Thom Yorke revient avec un casting de pointures pour réaliser un nouveau fantasme synthétique. Fondamental.
En terme de communication, Atoms for Peace est d’abord l’association de deux artistes aussi renommés qu’aux trajectoires opposées: Alors que Thom York tente, d’album en album, de réduire son auditoire aux plus élitistes de ses fans (à l’image de sa copine Bjork ces dernières années), Flea et les Red Hot Chili Peppers semblent vouloir toujours plus se rapprocher du parfait groupe MTV (ou Walt disney, c’est selon), avec des albums de plus en plus mainstream (quelques projets à part, tel le bancal mais osé Another Honest Jon’s Chop Up avec Damon Albarn). Ca, c’est pour la communication. Le fan averti retiendra surtout l’association avec Nigel Godrich, 6ème Radiohead, ajouté de Joey Waronker (REM) à la batterie. Un percussionniste brésilien, Mauro Refosco complète le line up.
Disons le d’emblée: la contribution du bassiste poivré reste quasi indécelable sur la totalité de l’album, qui se rapproche beaucoup plus du projet solo de Thom York, Eraser (c’est pour jouer celui ci sur scène que le groupe à été formé, à l’origine), voire du dernier Radiohead en date, The King Of Limbs. Et pour cause, si le groupe s’est retrouvé au complet à Los Angeles, ce n’était que pour enregistrer de longues plages musicales qui ne serviront que de matière première à Yorke et son producteur historique pour retravailler longuement chaque piste sur ordinateur, lui conférant sans retenue cette texture synthétique qui lui est si chère, lui qui se rêve ces dernières années en Dj Afro-beat, influences Femi Kuti.

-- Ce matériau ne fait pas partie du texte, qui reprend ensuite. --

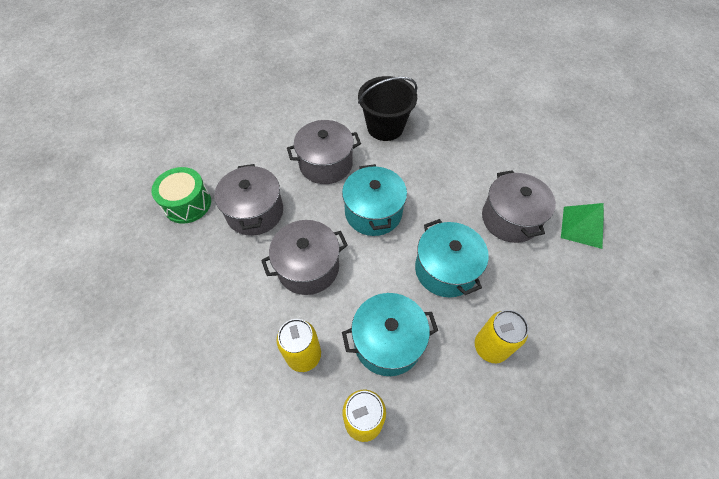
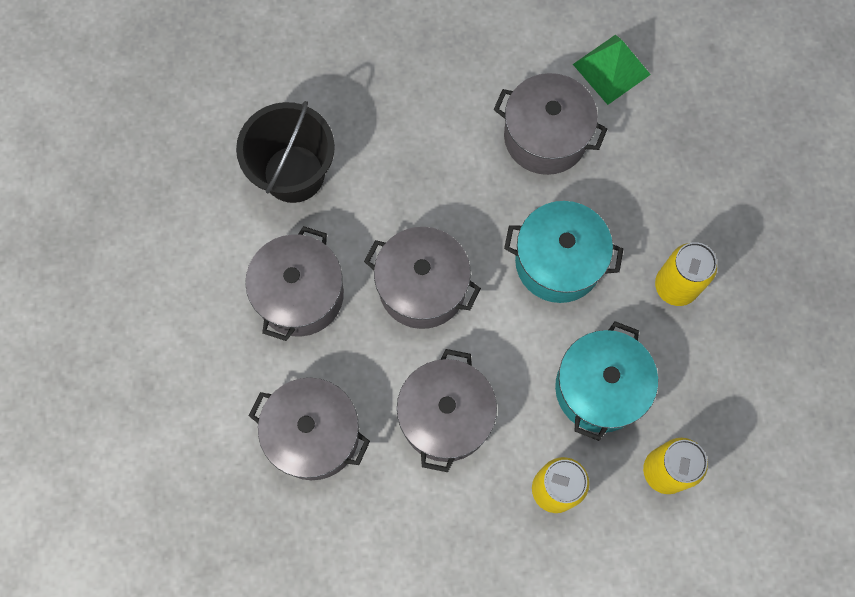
camera: 55 degrees left, 15 degrees up
green drum [151,167,211,224] -> none
turquoise pot [342,164,407,236] -> grey pot [364,227,481,329]

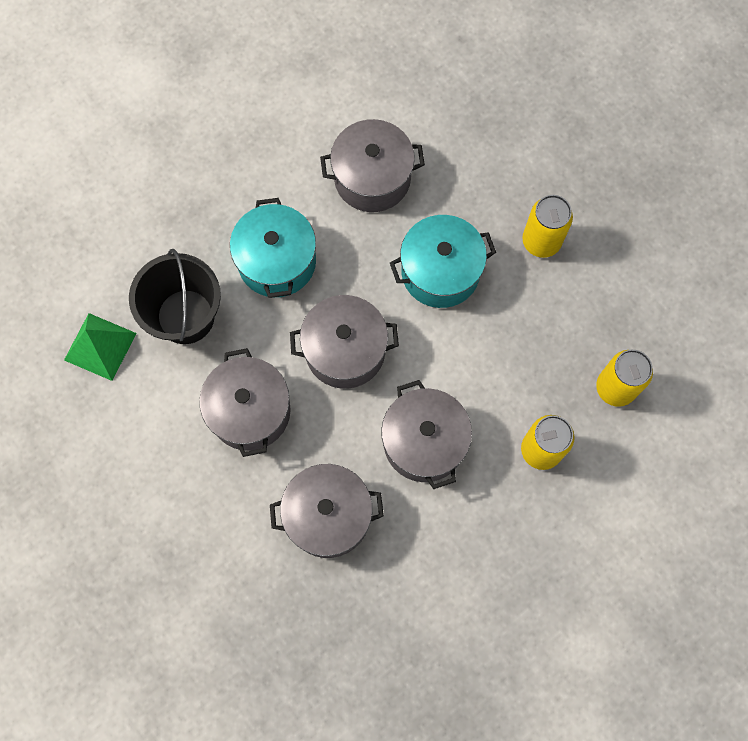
camera: 30 degrees left, 0 degrees up
turquoise pot [555,321,658,441] -> turquoise pot moved to [230,198,316,298]
green pyramid [573,35,651,105] -> green pyramid moved to [64,313,137,381]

Le résultat ? Amok est un album exigeant, sur lequel les machines semblent dévorer les matières organiques initiales, une juste continuité des précédents projets de son leader en plus apaisé, lumineux… serait-ce la contribution du soleil de L.A? « Before your very eyes » lance le bal, percussions et guitare sont là, pas pour longtemps. « Default », probable tube, les enterrant sous une mélodie lancinante mêlée à une démonstration de haute volée de beats saccadés. On croit entendre « Lotus Flower », mais elle ne vient pas. La vidéo postée sur le net confirme ce rapprochement. Si l’humeur se dégrade légèrement sur « Ingenue » et « Unless », « Dropped » apporte un peu de lumière. La voix est toujours là. Plaintive, sussurée, virevoltante… elle reste l’organe naturel posée sur cet ouvrage synthétique, est en apparaît encore plus touchante (« Reverse Running », sorte d’echo bouleversant à « Jigsaw Falling into place »). Amok clotûre l’expérience, ambiance redescente, retour à la réalité.
Reste l’impression que Yorke a toujours cette volonté de créer (qui peut remettre en cause son apport sur les musiciens contemporains et à venir?) remettant à plat les techniques traditionnelles d’enregistrement pour apporter quelque chose de nouveau. Et arrive finalement à un résultat proche de Eraser. Il a tout de même tiré le curseur de l’électro-pop vers l’art moderne: le musicos du coin aurait sorti le même album, nous serions-nous tous agenouillés ? Aucune idée. Peu importe. Amok reste un chef d’oeuvre, car il se bonifie avec les écoutes, s’apprivoise, et semble un investissement solide. Il nous survivra certainement, quelque part. Pour aujourd’hui, seul le plaisir compte.